Work required »
Each of the entries beneath this task should be written out exactly.

Dataset extract »

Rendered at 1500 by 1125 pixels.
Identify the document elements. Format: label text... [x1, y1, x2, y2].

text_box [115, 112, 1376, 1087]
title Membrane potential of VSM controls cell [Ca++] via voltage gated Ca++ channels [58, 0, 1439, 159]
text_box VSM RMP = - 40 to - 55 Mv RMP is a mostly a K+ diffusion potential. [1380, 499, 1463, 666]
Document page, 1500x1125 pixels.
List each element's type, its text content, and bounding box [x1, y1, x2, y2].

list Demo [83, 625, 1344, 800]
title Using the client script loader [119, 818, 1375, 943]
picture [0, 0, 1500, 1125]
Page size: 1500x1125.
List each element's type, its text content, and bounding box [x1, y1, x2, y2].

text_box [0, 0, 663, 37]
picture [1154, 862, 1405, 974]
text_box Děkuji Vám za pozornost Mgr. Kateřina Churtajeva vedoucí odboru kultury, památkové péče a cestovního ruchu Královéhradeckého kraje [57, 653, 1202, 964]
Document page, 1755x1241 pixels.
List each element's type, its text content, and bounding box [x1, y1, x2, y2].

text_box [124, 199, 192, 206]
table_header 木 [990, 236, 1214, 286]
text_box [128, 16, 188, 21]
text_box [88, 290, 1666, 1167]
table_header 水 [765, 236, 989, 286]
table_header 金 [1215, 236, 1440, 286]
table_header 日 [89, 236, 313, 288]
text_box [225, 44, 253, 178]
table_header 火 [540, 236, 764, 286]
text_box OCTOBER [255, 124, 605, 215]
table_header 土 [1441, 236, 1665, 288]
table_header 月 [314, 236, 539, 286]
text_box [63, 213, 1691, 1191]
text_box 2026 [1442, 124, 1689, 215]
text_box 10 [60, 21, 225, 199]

Response area »
Rendered at 1500 by 1125 pixels.
Identify the document elements. Format: label text... [x1, y1, x2, y2].

text_box [115, 112, 1376, 1087]
title Membrane potential of VSM controls cell [Ca++] via voltage gated Ca++ channels [58, 0, 1439, 159]
text_box VSM RMP = - 40 to - 55 Mv RMP is a mostly a K+ diffusion potential. [1380, 499, 1463, 666]
Document page, 1500x1125 pixels.
List each element's type, its text content, and bounding box [x1, y1, x2, y2].

list Demo [83, 625, 1344, 800]
title Using the client script loader [119, 818, 1375, 943]
picture [0, 0, 1500, 1125]
Page size: 1500x1125.
List each element's type, its text content, and bounding box [x1, y1, x2, y2].

text_box [0, 0, 663, 37]
picture [1154, 862, 1405, 974]
text_box Děkuji Vám za pozornost Mgr. Kateřina Churtajeva vedoucí odboru kultury, památkové péče a cestovního ruchu Královéhradeckého kraje [57, 653, 1202, 964]
Document page, 1755x1241 pixels.
List each element's type, its text content, and bounding box [x1, y1, x2, y2].

text_box [124, 199, 192, 206]
table_header 木 [990, 236, 1214, 286]
text_box [128, 16, 188, 21]
text_box [88, 290, 1666, 1167]
table_header 水 [765, 236, 989, 286]
table_header 金 [1215, 236, 1440, 286]
table_header 日 [89, 236, 313, 288]
text_box [225, 44, 253, 178]
table_header 火 [540, 236, 764, 286]
text_box OCTOBER [255, 124, 605, 215]
table_header 土 [1441, 236, 1665, 288]
table_header 月 [314, 236, 539, 286]
text_box [63, 213, 1691, 1191]
text_box 2026 [1442, 124, 1689, 215]
text_box 10 [60, 21, 225, 199]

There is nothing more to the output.